──────── Provided records ────────
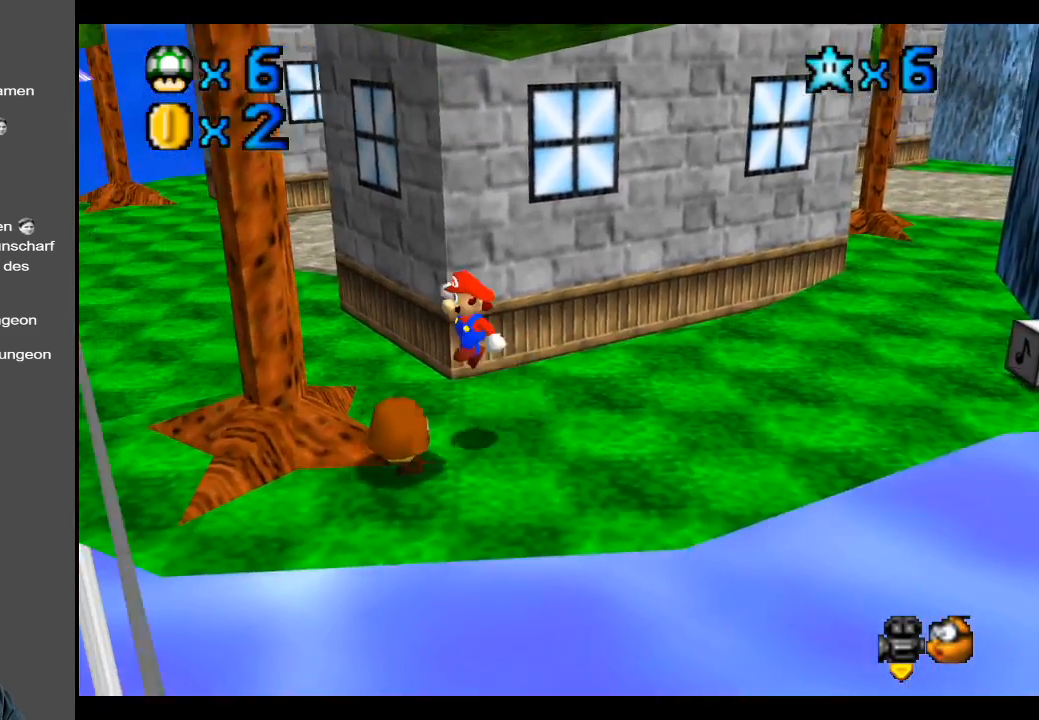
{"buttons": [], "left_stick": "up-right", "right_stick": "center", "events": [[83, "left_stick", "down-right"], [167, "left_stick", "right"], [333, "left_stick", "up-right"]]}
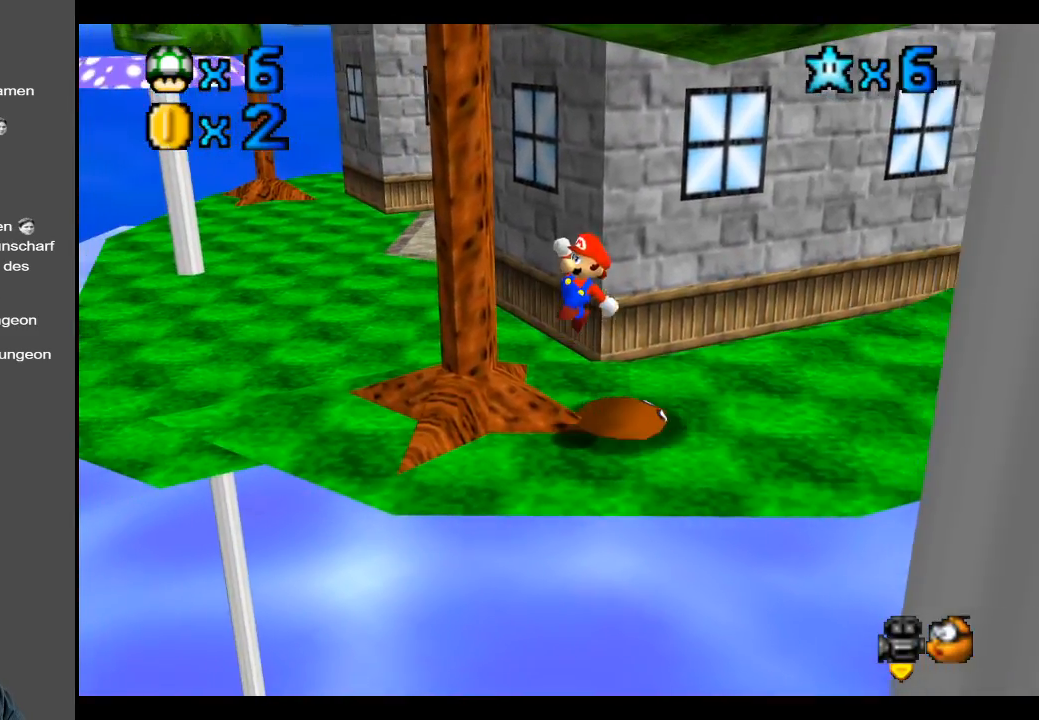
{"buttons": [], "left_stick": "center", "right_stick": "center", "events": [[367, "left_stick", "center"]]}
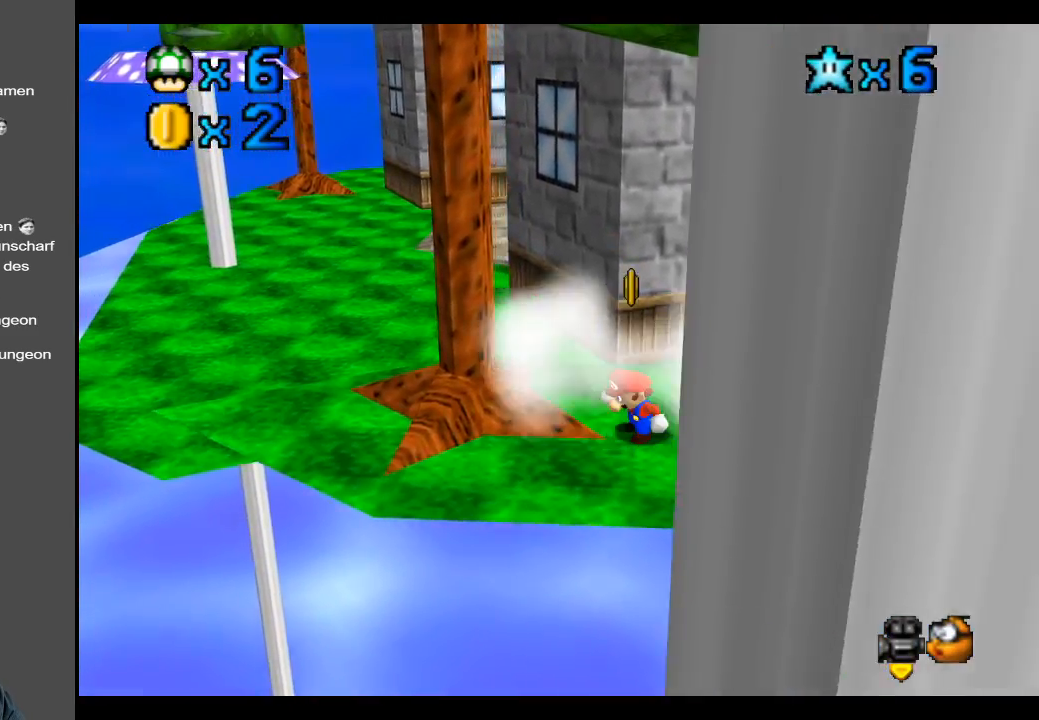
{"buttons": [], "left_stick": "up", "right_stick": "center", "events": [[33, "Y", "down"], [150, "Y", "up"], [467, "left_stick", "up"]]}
────────
──────── Provided records ────────
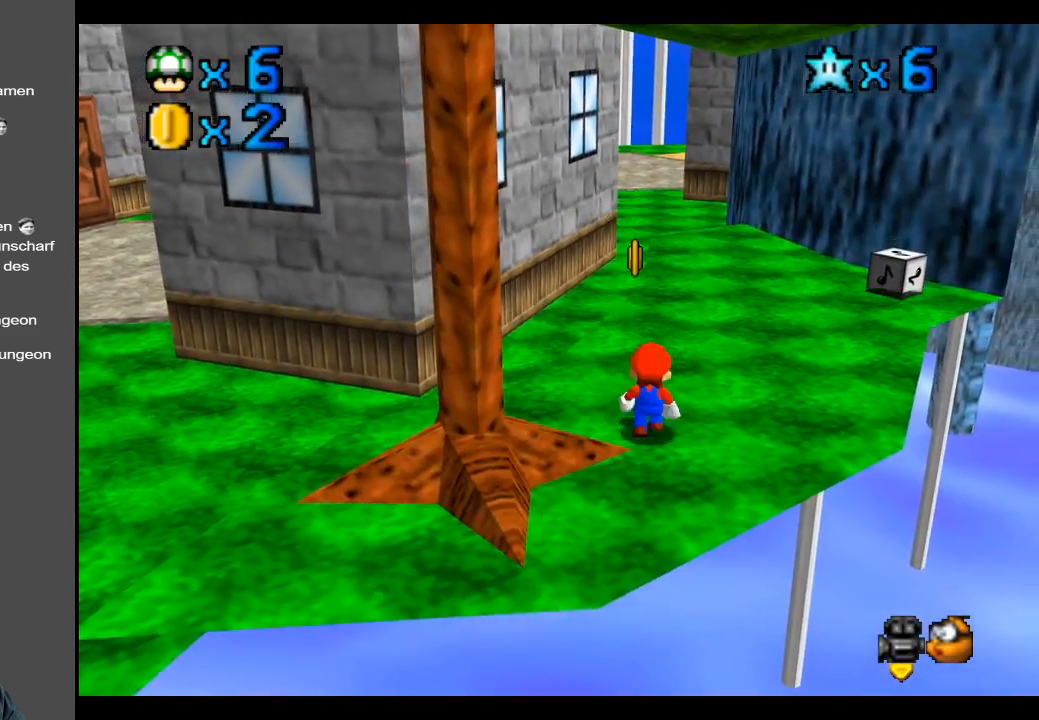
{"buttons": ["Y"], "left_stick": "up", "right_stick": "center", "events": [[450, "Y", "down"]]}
────────
## Exercise objective
Please work out how many lines of the listing contain the string "down", and answer with the number only.

## Expected answer
3